Is it possible to somehow continue the project in VB.Net? If it is, can you guide me?
Thanks
I was given a half-finished project to finish. It was written in C++ using Visual Studio 2005.
Is it possible to somehow continue the project in VB.Net? If it is, can you guide me?
Thanks
Assuming you're talking about VB6, you have to compile your c++ project as a dll file with extern "C"
decorated outputs. That means functions only, no classes at all. If you can make your project work like that, it's the easiest way to integrate it in vb6, just look up Declare Function/Sub
and translate the declarations as appropiate.
Now the other way, which includes working classes, is to expose COM objects from your c++ project, and in VB6 you just add a reference to it and use it as you would any VB6 class. It's however a lot more work.
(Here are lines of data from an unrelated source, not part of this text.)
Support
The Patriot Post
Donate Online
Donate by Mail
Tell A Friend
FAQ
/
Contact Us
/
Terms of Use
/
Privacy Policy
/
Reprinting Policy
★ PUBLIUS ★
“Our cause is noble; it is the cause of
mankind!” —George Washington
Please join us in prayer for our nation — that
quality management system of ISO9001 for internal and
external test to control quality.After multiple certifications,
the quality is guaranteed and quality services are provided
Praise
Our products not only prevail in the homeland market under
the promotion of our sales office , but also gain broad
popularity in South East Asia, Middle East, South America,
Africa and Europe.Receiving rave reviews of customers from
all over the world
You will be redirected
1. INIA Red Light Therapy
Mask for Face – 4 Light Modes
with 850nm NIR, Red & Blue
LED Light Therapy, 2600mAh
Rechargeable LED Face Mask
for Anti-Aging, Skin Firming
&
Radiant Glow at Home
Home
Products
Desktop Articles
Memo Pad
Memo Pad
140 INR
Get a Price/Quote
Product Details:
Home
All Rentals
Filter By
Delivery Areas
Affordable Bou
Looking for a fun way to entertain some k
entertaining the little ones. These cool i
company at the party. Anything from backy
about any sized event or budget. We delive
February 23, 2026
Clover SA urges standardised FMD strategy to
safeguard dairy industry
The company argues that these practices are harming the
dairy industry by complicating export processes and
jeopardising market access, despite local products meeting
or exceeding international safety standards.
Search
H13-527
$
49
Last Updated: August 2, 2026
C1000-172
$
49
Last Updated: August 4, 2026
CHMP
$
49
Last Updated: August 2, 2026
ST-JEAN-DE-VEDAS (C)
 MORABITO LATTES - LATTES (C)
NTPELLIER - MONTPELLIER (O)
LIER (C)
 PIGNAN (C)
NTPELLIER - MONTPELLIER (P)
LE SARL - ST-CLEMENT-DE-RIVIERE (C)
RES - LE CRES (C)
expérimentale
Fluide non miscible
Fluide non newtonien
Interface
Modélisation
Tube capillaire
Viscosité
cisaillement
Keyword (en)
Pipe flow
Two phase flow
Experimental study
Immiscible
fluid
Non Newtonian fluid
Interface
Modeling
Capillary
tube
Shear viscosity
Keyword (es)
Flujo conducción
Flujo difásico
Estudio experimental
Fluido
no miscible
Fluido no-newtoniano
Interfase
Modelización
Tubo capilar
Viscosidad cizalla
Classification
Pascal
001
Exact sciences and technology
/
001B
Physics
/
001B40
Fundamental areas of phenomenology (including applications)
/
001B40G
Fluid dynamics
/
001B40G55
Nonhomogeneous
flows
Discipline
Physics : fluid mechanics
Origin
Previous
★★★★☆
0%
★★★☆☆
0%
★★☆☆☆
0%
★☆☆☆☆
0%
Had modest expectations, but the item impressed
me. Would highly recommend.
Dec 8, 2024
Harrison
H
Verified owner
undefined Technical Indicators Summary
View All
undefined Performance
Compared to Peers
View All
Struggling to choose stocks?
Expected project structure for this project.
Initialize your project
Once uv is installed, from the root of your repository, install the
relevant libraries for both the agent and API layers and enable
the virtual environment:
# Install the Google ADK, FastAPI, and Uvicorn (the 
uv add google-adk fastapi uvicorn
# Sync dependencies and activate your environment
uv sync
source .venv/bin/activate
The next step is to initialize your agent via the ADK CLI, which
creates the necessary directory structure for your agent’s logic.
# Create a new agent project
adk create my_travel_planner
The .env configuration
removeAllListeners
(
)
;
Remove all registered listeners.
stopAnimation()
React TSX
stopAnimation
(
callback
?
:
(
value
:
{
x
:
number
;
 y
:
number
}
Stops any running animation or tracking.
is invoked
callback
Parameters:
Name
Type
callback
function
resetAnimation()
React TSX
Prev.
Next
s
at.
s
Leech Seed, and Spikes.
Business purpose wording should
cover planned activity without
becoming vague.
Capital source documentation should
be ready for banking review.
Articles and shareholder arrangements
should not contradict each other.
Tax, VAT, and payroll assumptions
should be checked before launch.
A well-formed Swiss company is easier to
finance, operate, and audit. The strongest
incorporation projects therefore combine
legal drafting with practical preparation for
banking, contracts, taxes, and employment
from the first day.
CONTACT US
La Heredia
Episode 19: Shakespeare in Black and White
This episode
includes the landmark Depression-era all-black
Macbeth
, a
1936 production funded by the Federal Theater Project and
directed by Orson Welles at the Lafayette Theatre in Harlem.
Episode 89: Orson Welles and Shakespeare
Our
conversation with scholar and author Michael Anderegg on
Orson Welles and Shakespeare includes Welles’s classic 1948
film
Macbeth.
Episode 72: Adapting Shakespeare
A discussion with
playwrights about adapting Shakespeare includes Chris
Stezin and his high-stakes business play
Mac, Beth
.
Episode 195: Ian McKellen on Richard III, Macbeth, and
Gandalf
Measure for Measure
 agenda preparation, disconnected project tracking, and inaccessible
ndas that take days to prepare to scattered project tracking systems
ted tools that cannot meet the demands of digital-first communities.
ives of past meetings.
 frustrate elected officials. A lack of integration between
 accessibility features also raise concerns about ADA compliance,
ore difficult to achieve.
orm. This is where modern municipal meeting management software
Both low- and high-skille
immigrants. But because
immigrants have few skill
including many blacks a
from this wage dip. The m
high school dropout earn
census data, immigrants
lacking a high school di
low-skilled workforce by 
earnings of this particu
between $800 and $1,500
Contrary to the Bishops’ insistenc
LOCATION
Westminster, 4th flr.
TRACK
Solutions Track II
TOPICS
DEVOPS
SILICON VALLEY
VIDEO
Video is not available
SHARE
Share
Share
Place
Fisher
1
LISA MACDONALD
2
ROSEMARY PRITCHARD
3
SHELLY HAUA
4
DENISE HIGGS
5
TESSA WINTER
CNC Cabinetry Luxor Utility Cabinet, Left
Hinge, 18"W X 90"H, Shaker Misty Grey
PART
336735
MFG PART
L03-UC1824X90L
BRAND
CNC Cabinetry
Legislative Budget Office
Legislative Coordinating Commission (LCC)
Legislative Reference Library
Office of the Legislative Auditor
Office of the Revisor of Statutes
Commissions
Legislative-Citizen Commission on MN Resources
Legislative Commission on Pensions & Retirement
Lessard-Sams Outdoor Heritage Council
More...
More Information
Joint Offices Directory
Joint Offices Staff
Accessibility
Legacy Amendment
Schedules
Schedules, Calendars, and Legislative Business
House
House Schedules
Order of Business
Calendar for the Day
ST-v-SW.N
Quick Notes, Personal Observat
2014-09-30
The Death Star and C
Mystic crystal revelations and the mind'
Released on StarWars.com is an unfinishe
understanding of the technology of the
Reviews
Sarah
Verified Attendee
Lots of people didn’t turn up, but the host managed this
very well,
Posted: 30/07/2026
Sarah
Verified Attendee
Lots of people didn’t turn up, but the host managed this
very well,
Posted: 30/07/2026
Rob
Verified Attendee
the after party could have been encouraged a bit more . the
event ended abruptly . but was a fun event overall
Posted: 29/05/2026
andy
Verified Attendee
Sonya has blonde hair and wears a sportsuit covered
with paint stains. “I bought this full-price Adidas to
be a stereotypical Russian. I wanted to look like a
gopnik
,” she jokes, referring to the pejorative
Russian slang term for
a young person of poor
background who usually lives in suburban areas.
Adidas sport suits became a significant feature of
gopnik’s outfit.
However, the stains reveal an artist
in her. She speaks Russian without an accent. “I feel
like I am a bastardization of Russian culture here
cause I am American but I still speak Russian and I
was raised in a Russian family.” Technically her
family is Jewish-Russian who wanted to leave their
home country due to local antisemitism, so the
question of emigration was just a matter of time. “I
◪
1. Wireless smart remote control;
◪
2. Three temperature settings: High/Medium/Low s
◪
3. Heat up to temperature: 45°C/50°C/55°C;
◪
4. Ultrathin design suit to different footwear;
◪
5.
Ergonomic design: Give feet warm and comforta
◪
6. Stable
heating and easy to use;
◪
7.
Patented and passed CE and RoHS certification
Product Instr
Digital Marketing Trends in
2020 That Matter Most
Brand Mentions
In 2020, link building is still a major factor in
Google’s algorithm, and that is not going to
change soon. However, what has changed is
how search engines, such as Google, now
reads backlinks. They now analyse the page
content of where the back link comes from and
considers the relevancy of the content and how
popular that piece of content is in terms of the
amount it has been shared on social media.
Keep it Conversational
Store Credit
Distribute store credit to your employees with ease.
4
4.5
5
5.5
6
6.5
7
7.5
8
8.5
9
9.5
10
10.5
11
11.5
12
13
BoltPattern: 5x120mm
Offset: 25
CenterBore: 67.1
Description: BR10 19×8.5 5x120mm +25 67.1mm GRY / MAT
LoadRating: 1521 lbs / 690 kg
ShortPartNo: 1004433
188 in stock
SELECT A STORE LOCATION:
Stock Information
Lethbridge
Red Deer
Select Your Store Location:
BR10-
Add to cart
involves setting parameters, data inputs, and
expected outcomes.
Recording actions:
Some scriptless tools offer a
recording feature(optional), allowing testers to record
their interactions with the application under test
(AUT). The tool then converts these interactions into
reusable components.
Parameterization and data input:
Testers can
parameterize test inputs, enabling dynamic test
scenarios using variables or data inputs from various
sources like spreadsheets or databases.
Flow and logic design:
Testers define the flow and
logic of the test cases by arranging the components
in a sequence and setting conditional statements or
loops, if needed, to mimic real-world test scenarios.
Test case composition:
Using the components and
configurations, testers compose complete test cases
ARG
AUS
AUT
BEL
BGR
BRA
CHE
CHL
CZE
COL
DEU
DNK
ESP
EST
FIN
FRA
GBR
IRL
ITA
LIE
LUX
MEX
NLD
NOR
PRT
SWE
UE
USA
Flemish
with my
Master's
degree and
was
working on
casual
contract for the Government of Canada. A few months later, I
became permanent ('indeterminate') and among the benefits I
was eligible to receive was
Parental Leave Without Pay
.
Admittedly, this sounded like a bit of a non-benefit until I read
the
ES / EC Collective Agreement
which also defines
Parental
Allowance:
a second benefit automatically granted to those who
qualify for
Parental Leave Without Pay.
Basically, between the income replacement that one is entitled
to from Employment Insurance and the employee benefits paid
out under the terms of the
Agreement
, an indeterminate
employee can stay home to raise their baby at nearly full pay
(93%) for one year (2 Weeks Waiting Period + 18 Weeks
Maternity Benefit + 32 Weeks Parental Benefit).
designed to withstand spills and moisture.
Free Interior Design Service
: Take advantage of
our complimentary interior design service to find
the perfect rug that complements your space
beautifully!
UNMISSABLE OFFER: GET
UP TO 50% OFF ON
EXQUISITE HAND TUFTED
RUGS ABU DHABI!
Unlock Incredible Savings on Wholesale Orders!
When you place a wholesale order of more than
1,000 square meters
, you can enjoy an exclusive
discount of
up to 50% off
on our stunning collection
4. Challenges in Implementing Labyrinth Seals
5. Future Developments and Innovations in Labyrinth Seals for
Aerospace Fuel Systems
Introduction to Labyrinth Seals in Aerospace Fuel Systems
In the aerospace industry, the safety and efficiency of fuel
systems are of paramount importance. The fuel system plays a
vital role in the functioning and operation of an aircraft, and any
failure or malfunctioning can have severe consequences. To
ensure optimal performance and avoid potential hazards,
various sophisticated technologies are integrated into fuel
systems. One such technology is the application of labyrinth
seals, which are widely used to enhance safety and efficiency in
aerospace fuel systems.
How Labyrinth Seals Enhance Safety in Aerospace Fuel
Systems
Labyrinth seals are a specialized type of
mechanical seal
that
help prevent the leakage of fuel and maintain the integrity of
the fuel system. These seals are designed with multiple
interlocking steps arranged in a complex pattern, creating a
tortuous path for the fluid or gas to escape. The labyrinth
I've had success at doing this in Visual Studio, though my scenario may be somewhat different.
I was given an existing C++ app to add functionality to, and decided to implement the new features in C#/VB. In the General properties for the app, I changed my "Common Language Runtime support" setting to /clr. I then created my new classes in C# and VB and linked them in using the "Resolve #using References" section on the "C/C++" node of the project properties.
This did not eliminate the need to write C++, as I still needed to code some C++/CLI to integrate the two parts of the app, but it did let me write most of the new functionality that I wanted to write in languages that I'm more productive in.
Of course, this could get annoying if you have half-implemented objects in C++ and you want to implement the other half of the same in VB, in which case this method might get quite annoying to use and maintain.
If the app isn't done, then I don't recommend trying to do the "rest" in VB unless there's a reasonable segmentation of the existing and new code such that you could turn the existing C++ stuff into a library to be used by the VB code. But only if it makes any kind of sense (think encapsulation here -- is the code suitable to stand (or at least lean) on its own?)
Otherwise, it sounds like a maintenance nightmare, where parts of a routine are in one codebase and parts are in another and debugging and enhancing become 10x as hard.